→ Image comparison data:
▶

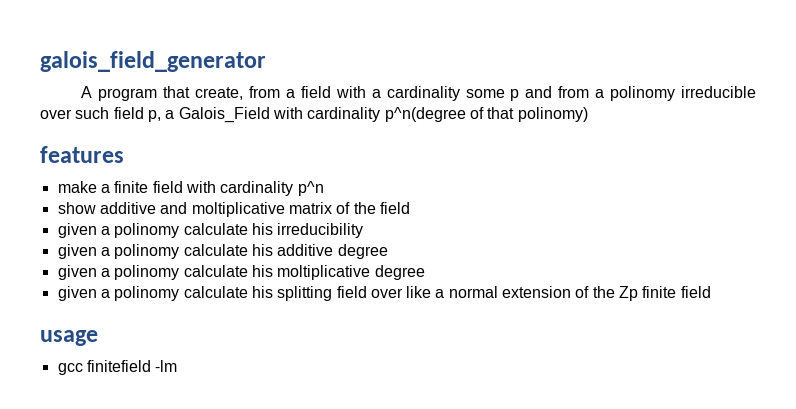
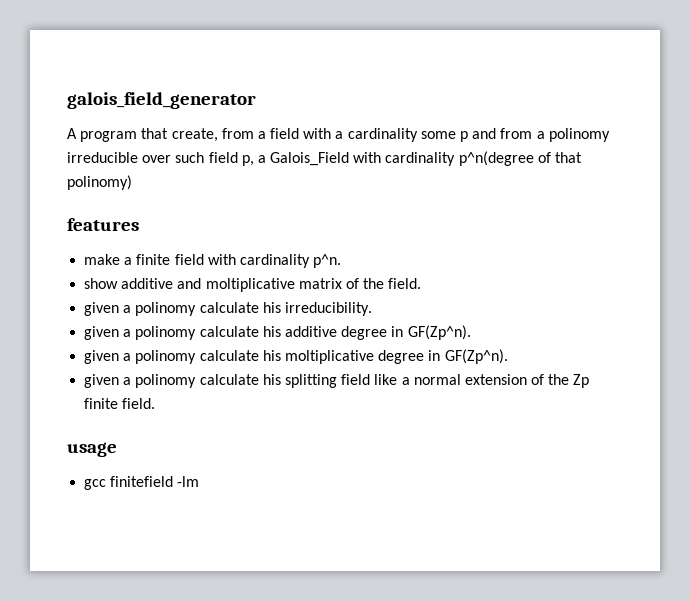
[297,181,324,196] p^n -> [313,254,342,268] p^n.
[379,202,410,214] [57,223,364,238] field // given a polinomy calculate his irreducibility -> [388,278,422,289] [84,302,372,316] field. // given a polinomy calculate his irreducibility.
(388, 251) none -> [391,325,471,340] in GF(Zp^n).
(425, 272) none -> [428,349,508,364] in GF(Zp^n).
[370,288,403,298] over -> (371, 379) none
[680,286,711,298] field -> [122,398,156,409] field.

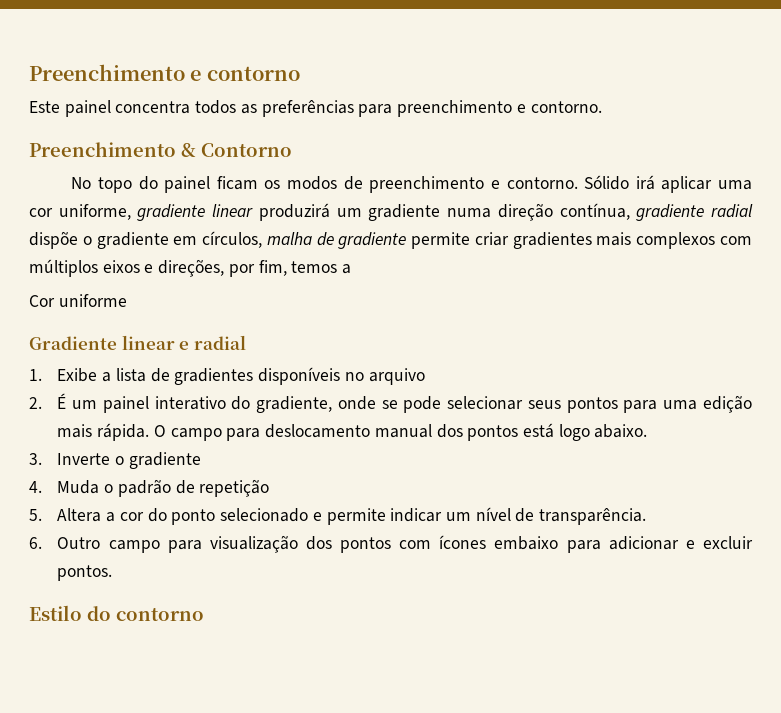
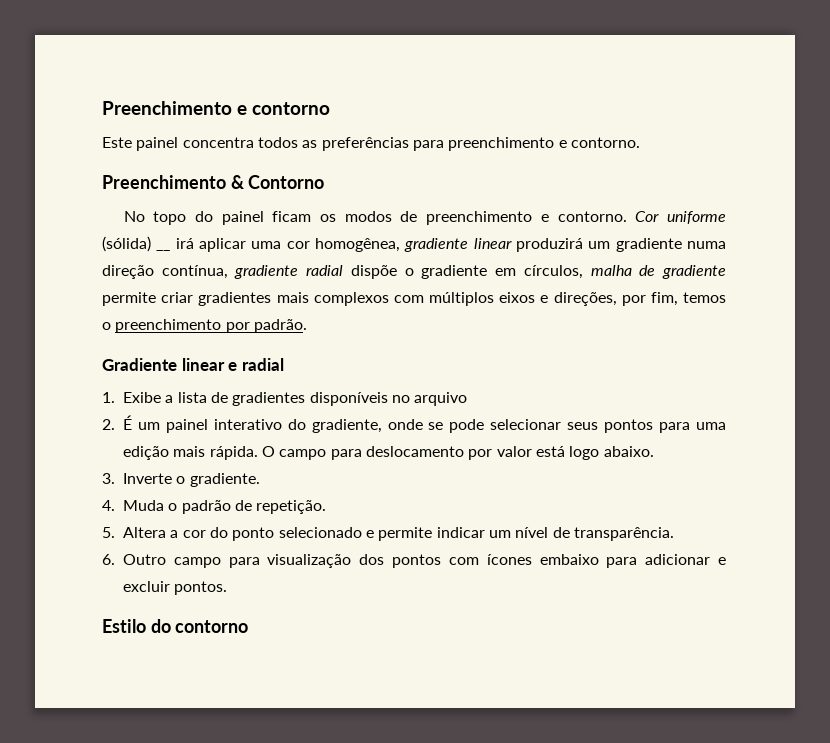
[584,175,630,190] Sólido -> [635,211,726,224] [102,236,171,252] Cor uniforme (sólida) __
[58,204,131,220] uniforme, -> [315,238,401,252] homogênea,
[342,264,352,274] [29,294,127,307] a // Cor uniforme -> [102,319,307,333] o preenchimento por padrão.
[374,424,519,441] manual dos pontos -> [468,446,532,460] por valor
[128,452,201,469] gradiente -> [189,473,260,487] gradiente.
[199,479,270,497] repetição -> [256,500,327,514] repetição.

◀

→ Task to complete: What is the number of lines in the entries that include the string "field"? Reply with that number alone.

→ Result of the task: 2